Online beer category a ‘huge area of opportunity’, says AB InBev

By Rachel Arthur contact

- Last updated on GMT

Pic:getty/kuzmikA
Pic:getty/kuzmikA

Related tags: Beer, Ab inbev

Online purchasing makes up less than 1% of the US beer category – and therefore represents a ‘huge area of opportunity’, according to ZX Ventures, AB InBev’s global growth and innovation group.

In the US, online grocery shopping is expected to more than double between 2019 and 2020. And yet a third of US shoppers looking for small formats aren’t even aware that beer can be bought online.

ZX Ventures – which is focusing on ecommerce as one of its seven global business units -  surveyed 2,000 consumers in the US and UK on their online buying habits. It found five key trends in online beer buying.
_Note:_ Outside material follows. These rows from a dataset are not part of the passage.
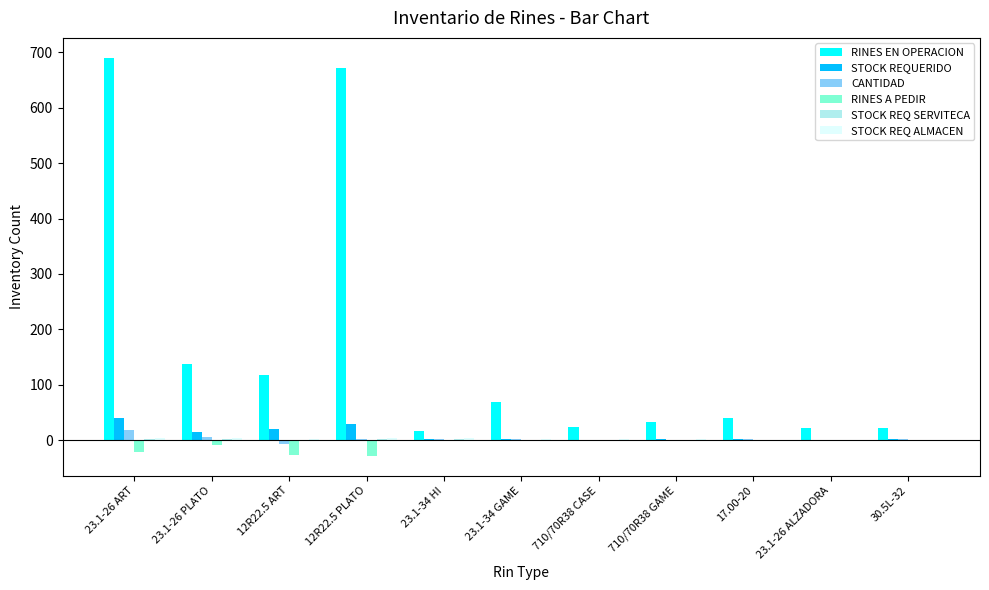

The RINES EN OPERACION series shows 68 at 23.1-34 GAME. True or false?

True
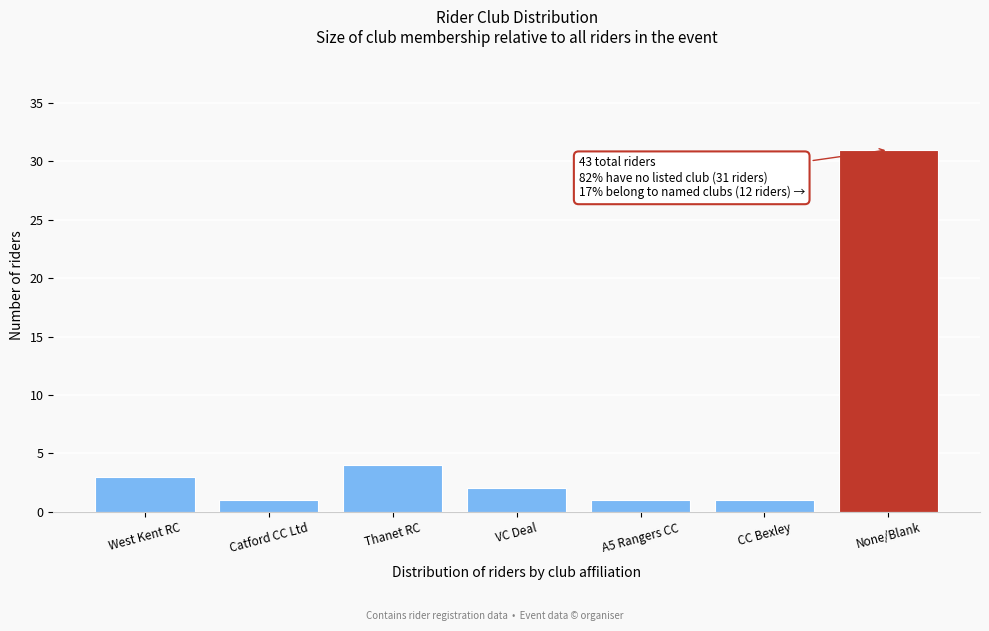

Reading left to right, list all the values displayed in this chart.

3	1	4	2	1	1	31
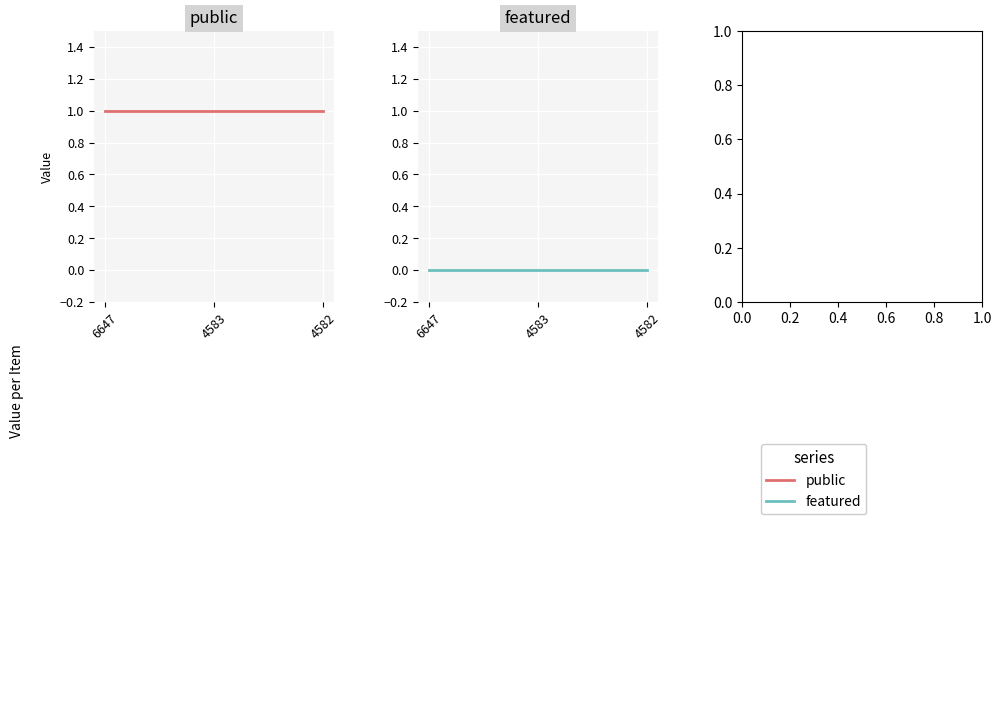

Reading left to right, extract all data points from this chart.

public: 1	1	1
featured: 0	0	0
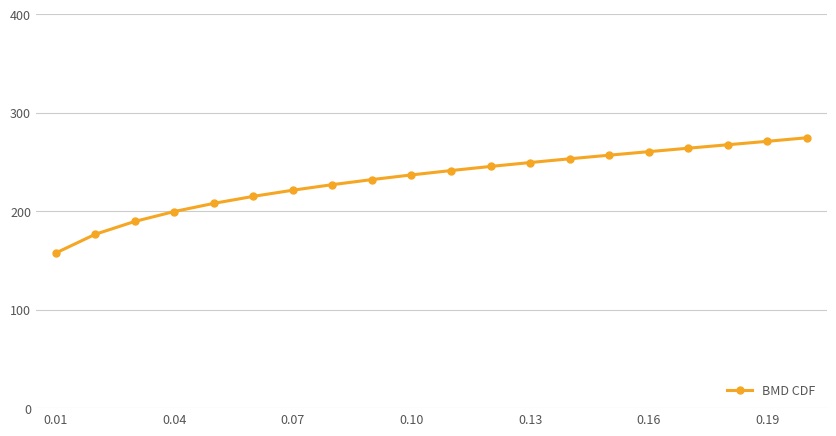

Reading left to right, what are all the values shown in this chart?

157.5	176.6	189.6	199.7	208.0	215.1	221.4	227.0	232.1	236.9	241.3	245.5	249.5	253.3	256.9	260.5	264.0	267.5	271.0	274.7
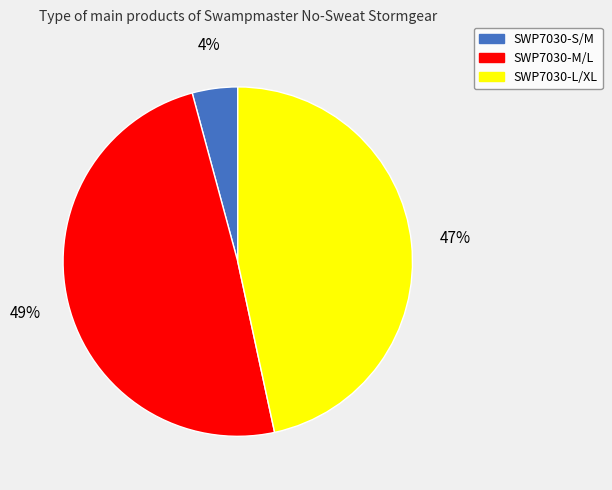

Is there any slice that represents more than half of the pie?

No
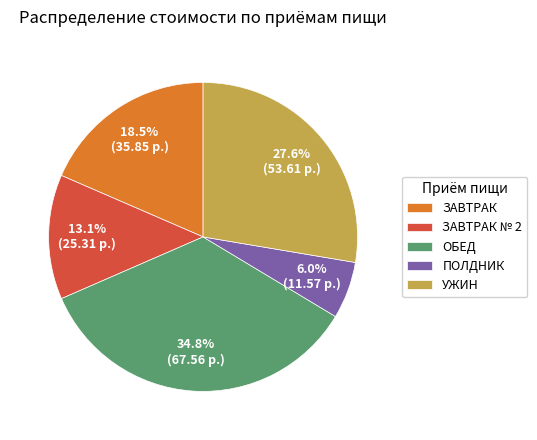

How much of the chart is everything except ЗАВТРАК?

81.5%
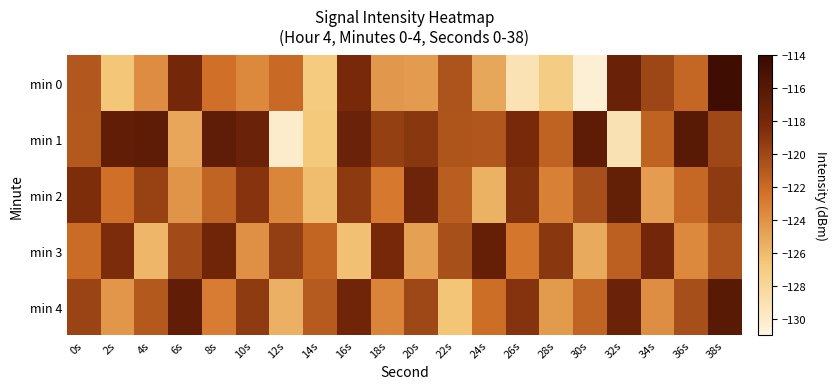

Reading left to right, transcribe all the data shown in this chart.

min 0: 0s=-120.9	2s=-126.7	4s=-123.7	6s=-118.0	8s=-122.3	10s=-123.5	12s=-122.0	14s=-127.0	16s=-118.1	18s=-124.3	20s=-124.4	22s=-120.7	24s=-125.1	26s=-129.1	28s=-127.1	30s=-130.4	32s=-117.2	34s=-120.0	36s=-121.8	38s=-114.4
min 1: 0s=-121.0	2s=-116.6	4s=-116.4	6s=-125.0	8s=-116.5	10s=-117.2	12s=-130.1	14s=-126.8	16s=-117.2	18s=-119.6	20s=-119.0	22s=-120.8	24s=-120.9	26s=-118.2	28s=-121.5	30s=-116.4	32s=-129.1	34s=-121.5	36s=-116.1	38s=-120.0
min 2: 0s=-118.5	2s=-122.3	4s=-119.7	6s=-124.1	8s=-121.6	10s=-118.9	12s=-123.4	14s=-126.1	16s=-119.2	18s=-122.8	20s=-117.5	22s=-121.3	24s=-125.6	26s=-118.7	28s=-123.1	30s=-120.4	32s=-116.8	34s=-124.5	36s=-121.9	38s=-119.3
min 3: 0s=-122.1	2s=-118.4	4s=-125.8	6s=-120.2	8s=-117.6	10s=-123.9	12s=-119.5	14s=-121.7	16s=-126.3	18s=-118.1	20s=-124.7	22s=-120.5	24s=-116.9	26s=-122.6	28s=-119.0	30s=-125.2	32s=-121.4	34s=-117.8	36s=-123.5	38s=-120.7
min 4: 0s=-119.8	2s=-124.2	4s=-121.0	6s=-116.6	8s=-122.9	10s=-119.3	12s=-125.5	14s=-121.1	16s=-117.7	18s=-123.3	20s=-120.0	22s=-126.6	24s=-122.2	26s=-118.8	28s=-124.4	30s=-121.6	32s=-117.2	34s=-123.8	36s=-120.4	38s=-116.0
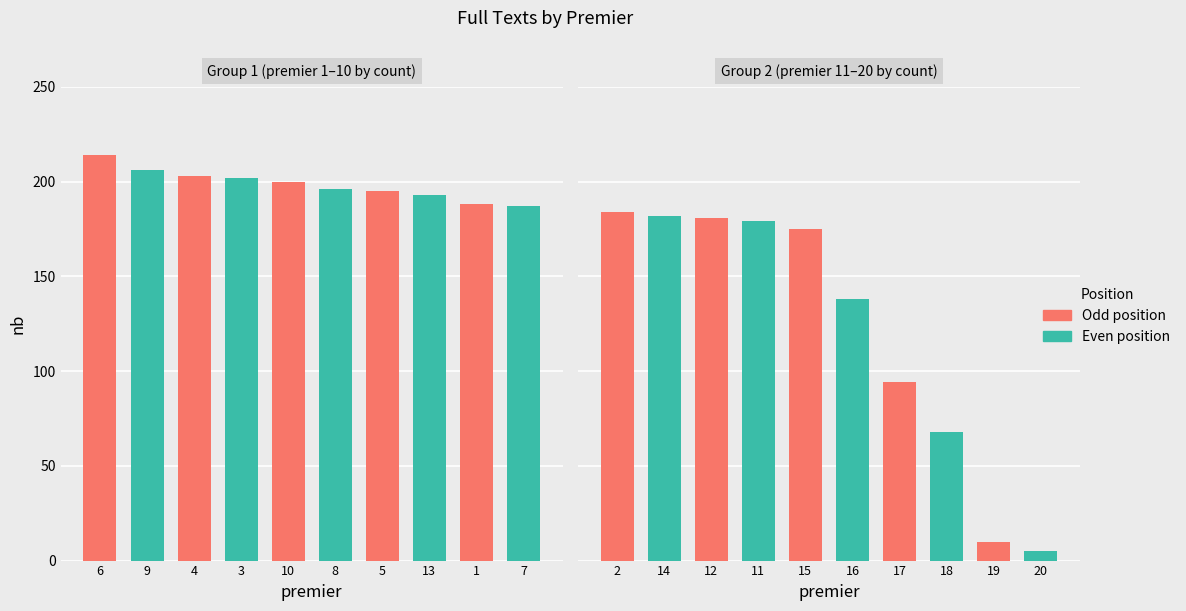

Where is the data nearest to the value 109?

17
And while it’s no surprise to see millennials in urban centres lead the market for online shopping, there’s also an opportunity for online retailers to offer convenience to older shoppers.

1. Awareness gap

A third (33%) of US small format shoppers still aren’t aware that you can buy beer online, according to ZX Venture’s survey. And yet there’s growing interest in buying beer online. The survey found that 30% of American beer shoppers are interested in buying beer online: up from 20% in 2017.

2. Beer can drive more purchases online

Nearly 70% of the American shoppers surveyed who had purchased beer online stated that beer was one of the major reasons - or even the only reason - driving their decision to go shopping. ZX Ventures says this indicates that beer has the opportunity to drive more online shopping missions.

3. Online: Millennials in city centres

The audience for small formats is considerably different online to in store. The online small format audience skews towards millennials and shoppers in urban areas. In addition, 32% of these consumers skip in-store small-format shopping entirely, preferring the virtual experience.

4. Craft continues to triumph

Online beer buyers are interested in craft brands: 54% of surveyed US consumers said they’d included a craft beer in their most recent online beer shop. That’s compared to 20% in-stores.

5. Brits want convenience

In the UK, the top driver of online shopping was convenience – a trend that applies across all age groups. In beer, the ease of delivery compared to the burden of physically carrying products from the store was a key factor.

And while online shopping might be associated with tech savvy millennials, this convenience benefit was particularly pronounced for shoppers over the age of 55 (56%), pointing to a potential selling point.

Regarding advice for retailers, the standout feedback among UK shoppers (24%) was keen interest in seeing offers of beer on the retailers’ homepage.

Online alcohol retailing

Beverage alcohol e-commerce in the US is broken down by wine (23%), spirits (32%) and beer (44%), according to figures IWSR.

And Rabobank’s latest figures estimate that US consumers spend $2.6bn on alcohol online​ a year – through online liquor stores ($1.1bn), direct-to-consumer wine online ($950m), online grocery ($295m) and alcohol marketplaces ($265m). But it believes this could be ‘billions more’,

Complex regulations between states can make online sales tricky. But grocers too can improve online sales by improving the user experience: such as with tasting notes, third-party ratings and filters such as price.